Start of RECORDS
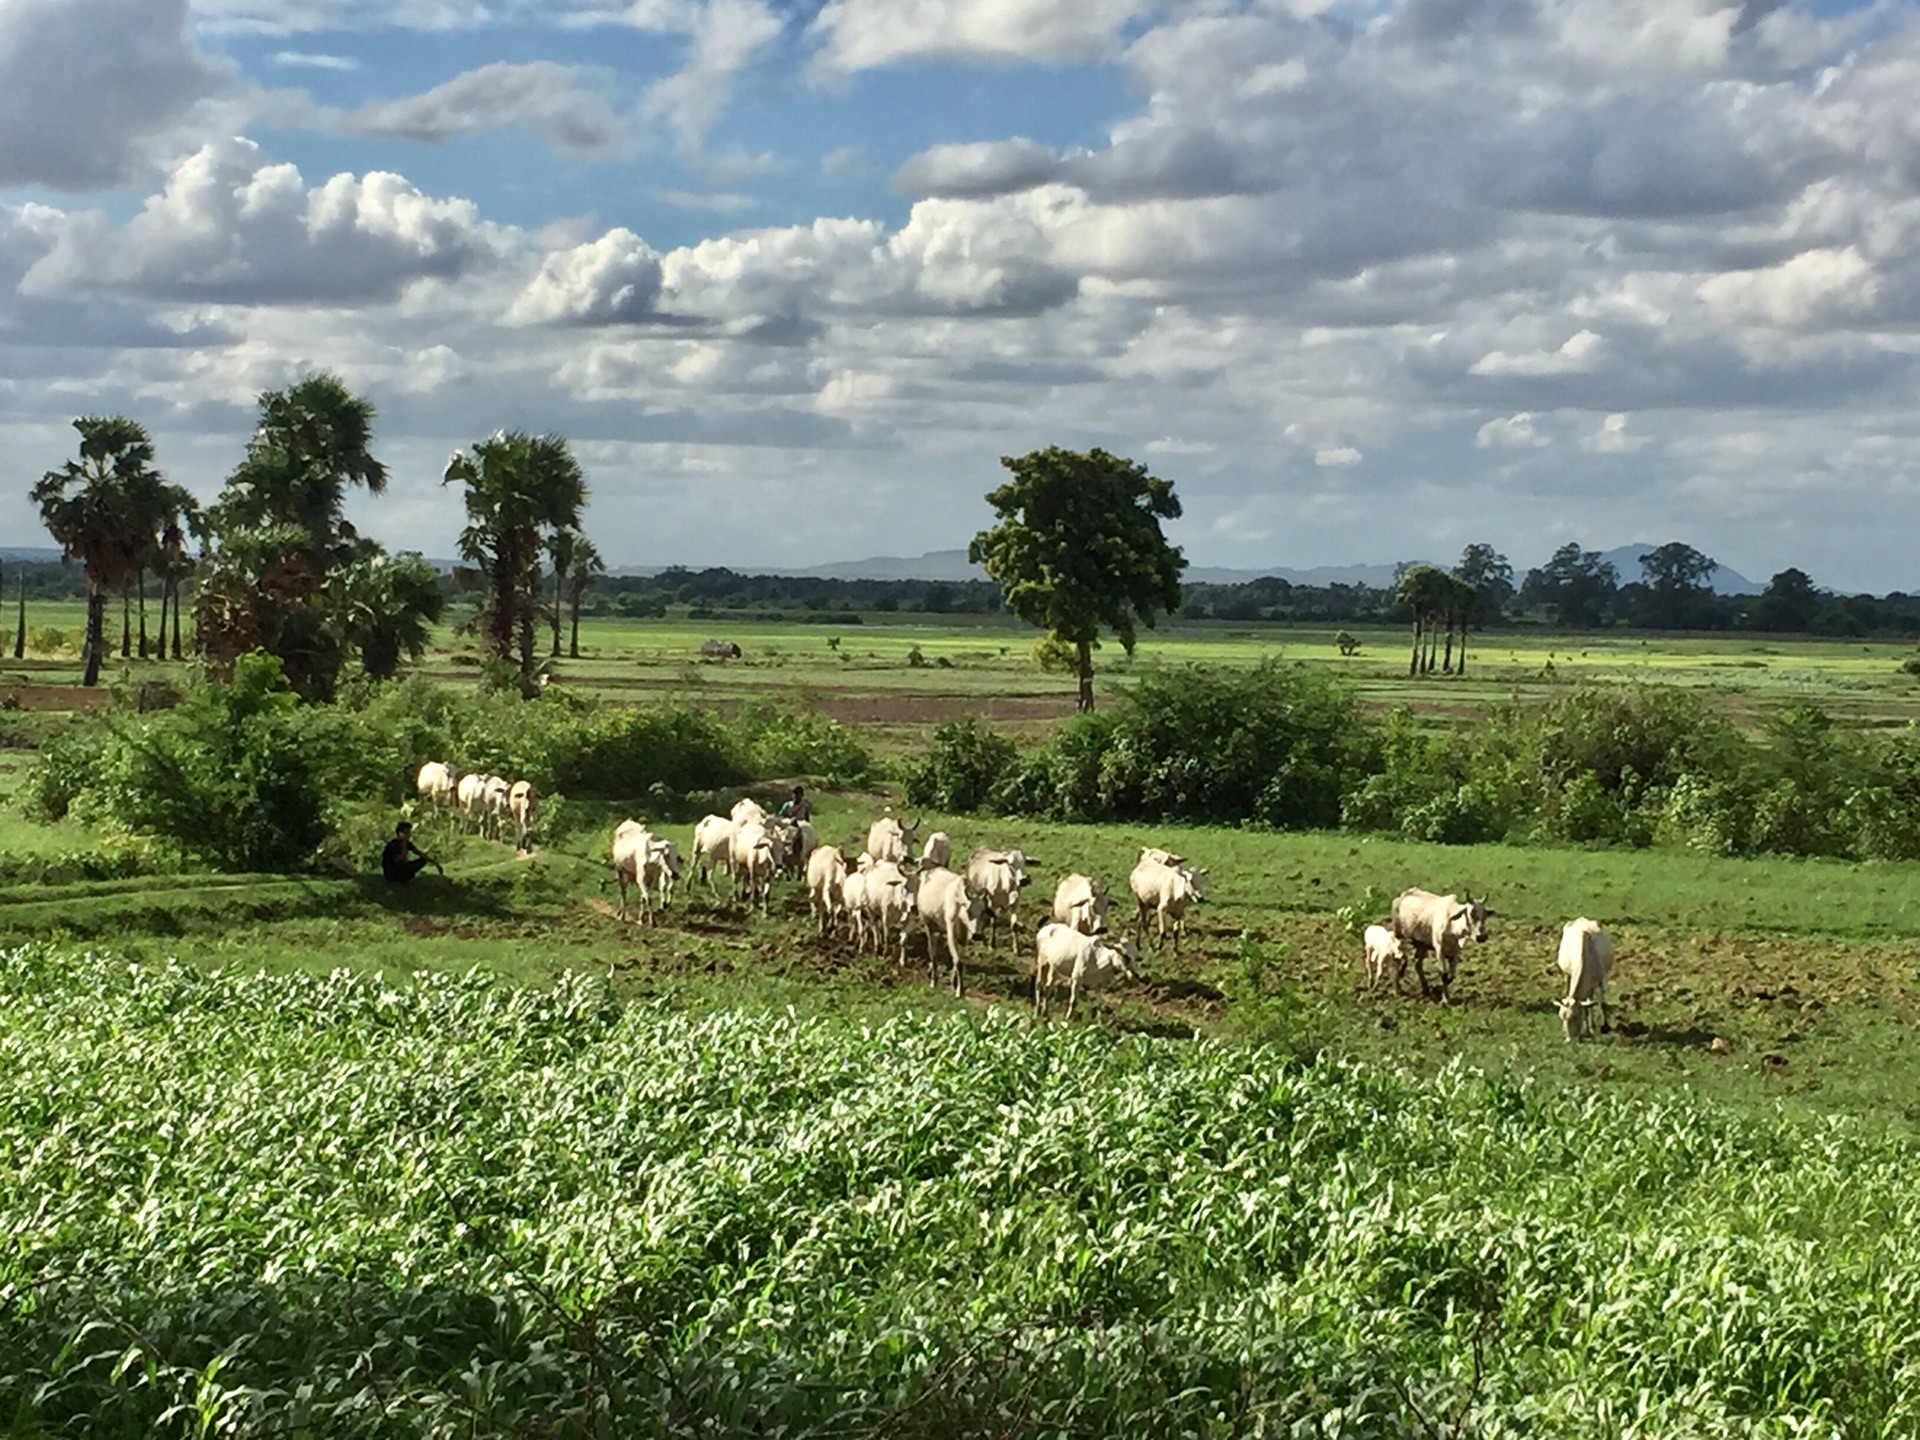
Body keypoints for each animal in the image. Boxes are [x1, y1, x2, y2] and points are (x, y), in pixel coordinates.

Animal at [913, 867, 990, 1006]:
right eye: (969, 912)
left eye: (983, 912)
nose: (977, 935)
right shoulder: (951, 932)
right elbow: (958, 962)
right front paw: (960, 991)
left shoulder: (963, 938)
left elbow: (958, 960)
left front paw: (954, 982)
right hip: (929, 925)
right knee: (932, 952)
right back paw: (933, 980)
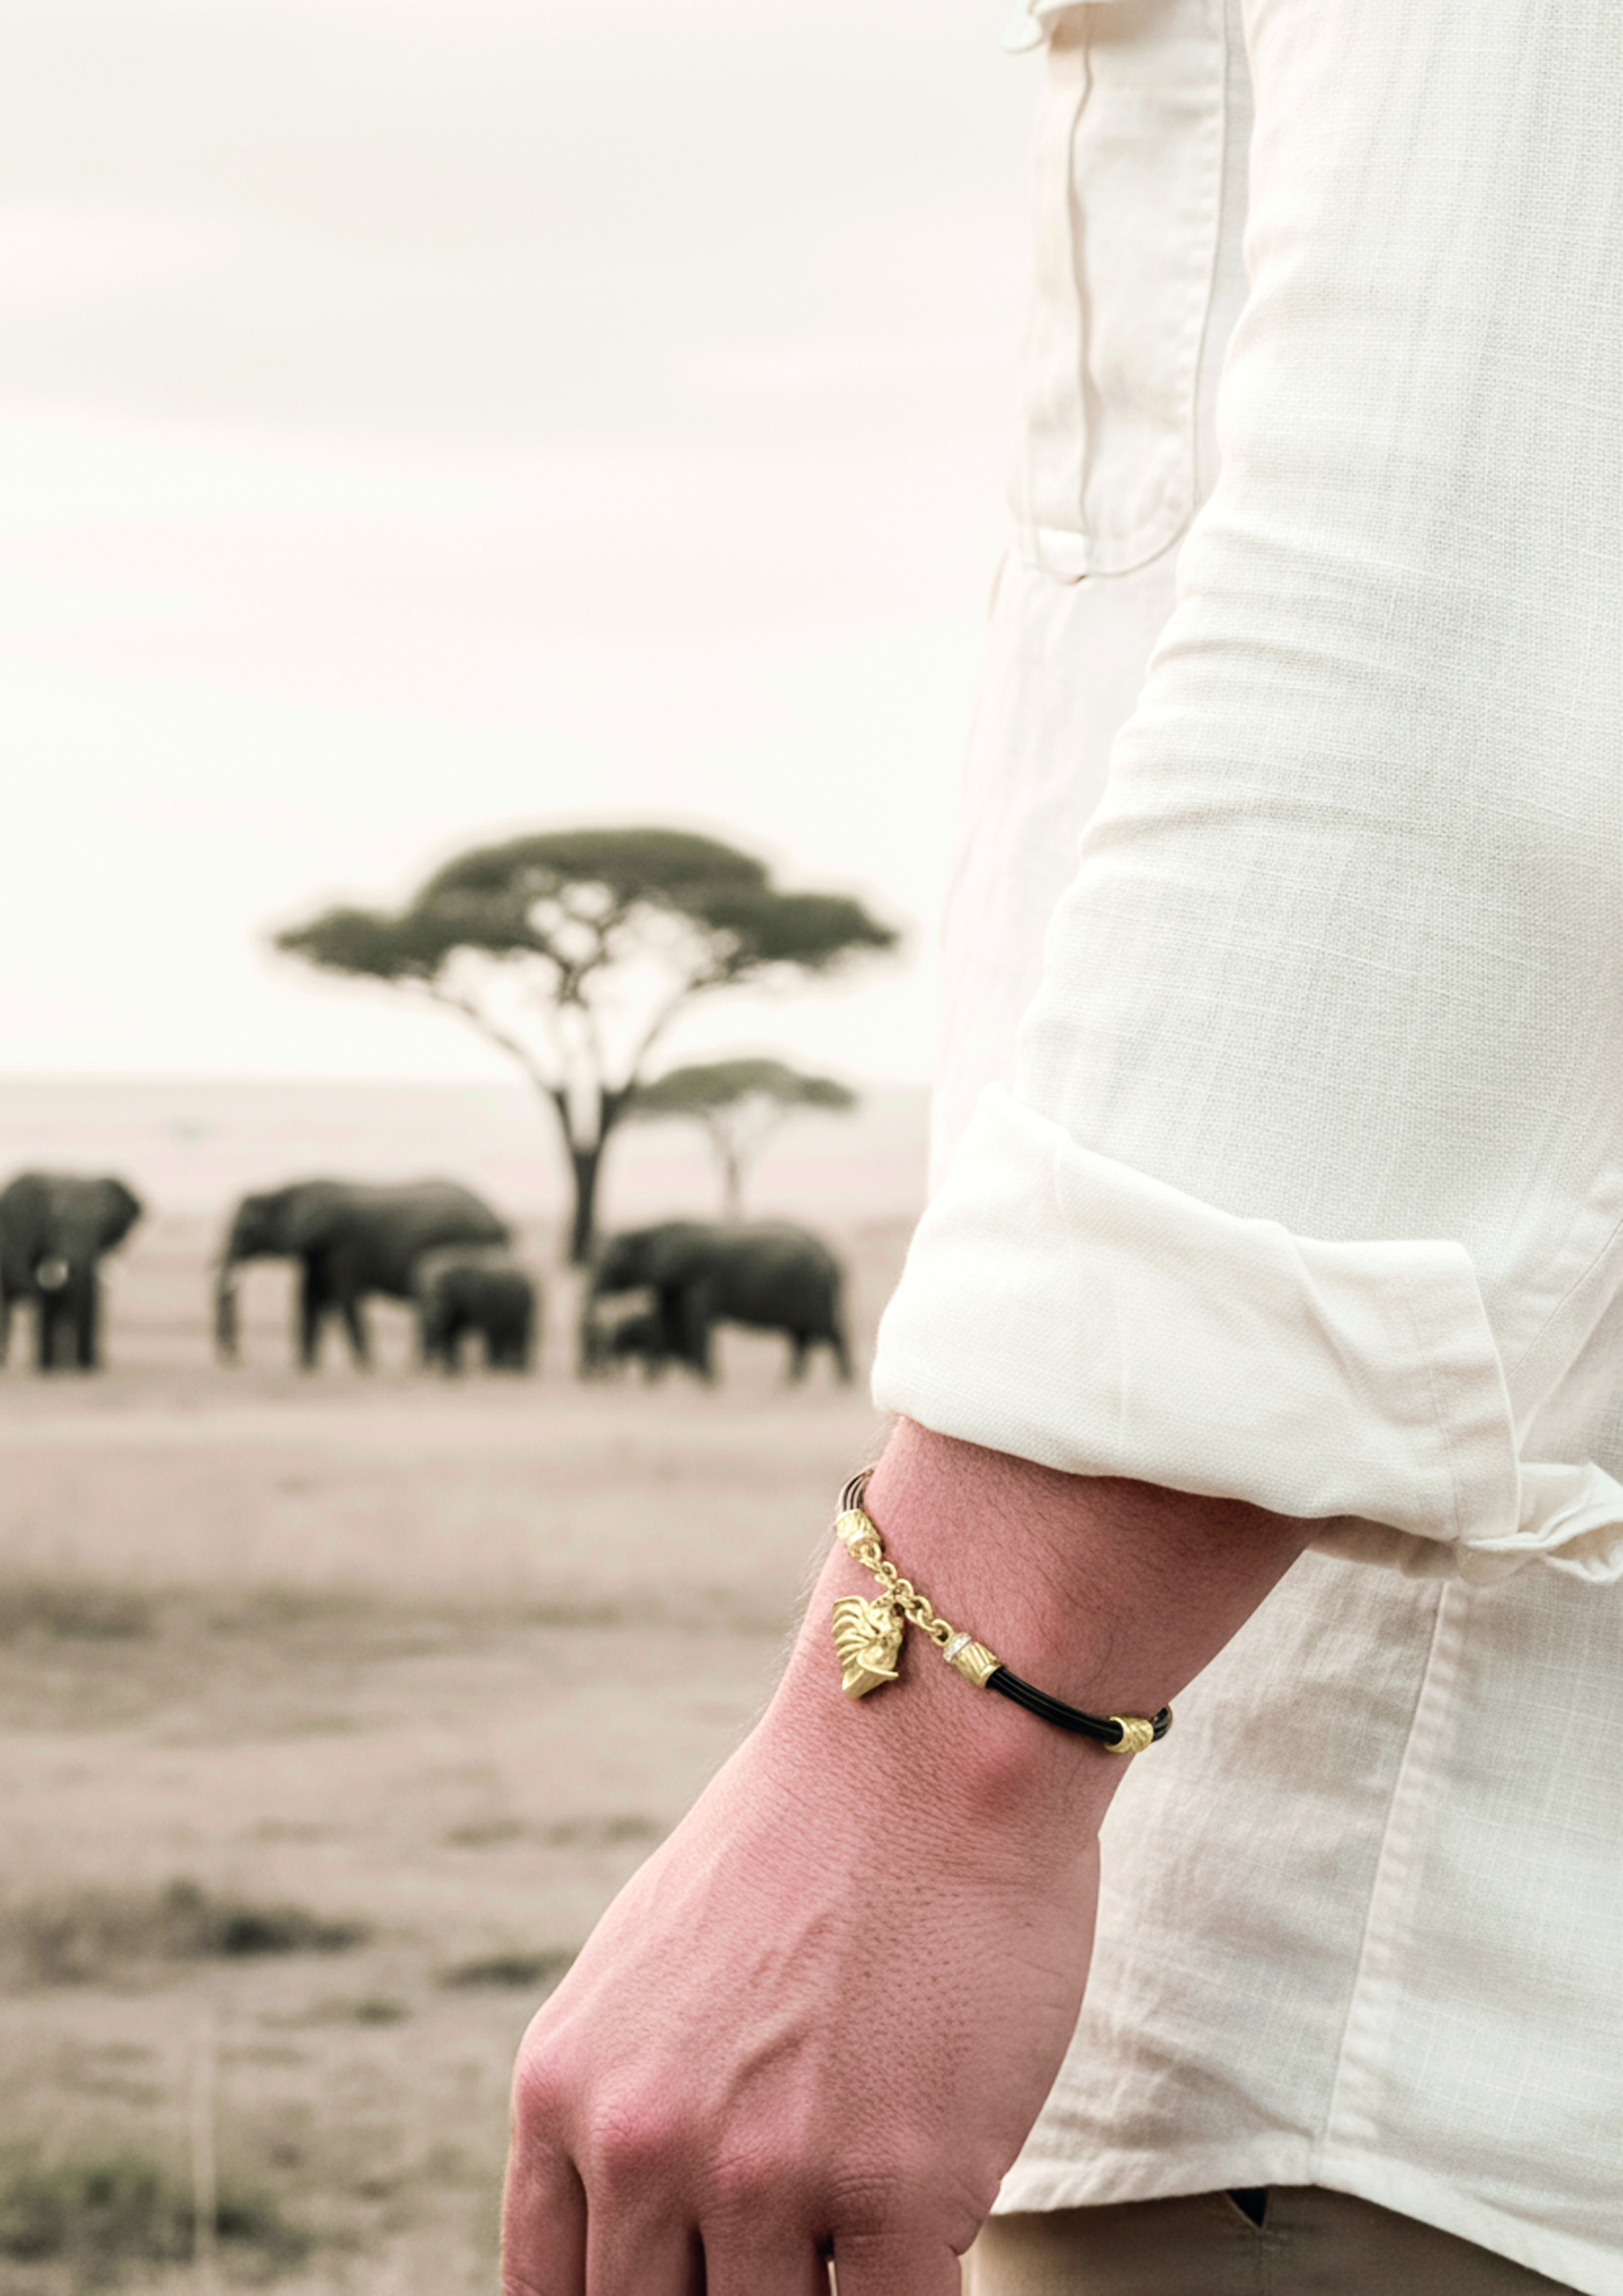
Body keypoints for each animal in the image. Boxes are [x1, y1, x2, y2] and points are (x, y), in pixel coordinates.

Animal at [215, 1178, 508, 1368]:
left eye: (246, 1231)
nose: (233, 1355)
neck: (288, 1189)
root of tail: (499, 1220)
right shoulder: (318, 1251)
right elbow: (309, 1298)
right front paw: (305, 1369)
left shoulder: (342, 1248)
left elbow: (344, 1299)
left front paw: (365, 1366)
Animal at [413, 1246, 537, 1373]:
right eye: (422, 1297)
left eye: (443, 1295)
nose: (437, 1314)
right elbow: (452, 1341)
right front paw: (451, 1370)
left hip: (520, 1319)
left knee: (520, 1339)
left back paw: (517, 1367)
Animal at [588, 1220, 851, 1384]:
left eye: (611, 1264)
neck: (649, 1230)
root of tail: (832, 1258)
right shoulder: (670, 1283)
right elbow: (669, 1319)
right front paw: (681, 1380)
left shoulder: (697, 1276)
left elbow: (694, 1318)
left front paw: (704, 1381)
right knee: (801, 1338)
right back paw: (790, 1383)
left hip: (814, 1290)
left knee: (828, 1332)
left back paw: (842, 1382)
End of RECORDS
THE TASK:
The output has to match the data above line for line, except that pictures are dropped.

EXERCISE OUTPUT:
Body keypoints for each animal in the image. Boxes are [x1, y1, x2, y2] and points are (x, y), in pixel coordinates.

Animal at [913, 867, 990, 1006]:
right eye: (969, 912)
left eye: (983, 912)
nose: (977, 935)
right shoulder: (951, 932)
right elbow: (958, 962)
right front paw: (960, 991)
left shoulder: (963, 938)
left elbow: (958, 960)
left front paw: (954, 982)
right hip: (929, 925)
right knee: (932, 952)
right back paw: (933, 980)
Body keypoints for each animal in the image. Boxes are [x1, y1, x2, y2] and points are (x, y), in pixel coordinates.

Animal at [215, 1178, 508, 1368]:
left eye: (246, 1231)
nose: (233, 1355)
neck: (288, 1189)
root of tail: (499, 1220)
right shoulder: (318, 1251)
right elbow: (309, 1298)
right front paw: (305, 1369)
left shoulder: (342, 1248)
left elbow: (344, 1299)
left front paw: (365, 1366)
Animal at [413, 1246, 537, 1373]:
right eye: (422, 1297)
left eye: (443, 1295)
nose: (437, 1314)
right elbow: (452, 1341)
right front paw: (451, 1370)
left hip: (520, 1319)
left knee: (520, 1339)
left back paw: (517, 1367)
Animal at [588, 1220, 851, 1384]:
left eye: (611, 1264)
neck: (649, 1230)
root of tail: (832, 1258)
right shoulder: (670, 1283)
right elbow: (669, 1319)
right front paw: (681, 1380)
left shoulder: (697, 1276)
left elbow: (694, 1318)
left front paw: (704, 1381)
right knee: (801, 1338)
right back paw: (790, 1383)
left hip: (814, 1290)
left knee: (828, 1332)
left back paw: (842, 1382)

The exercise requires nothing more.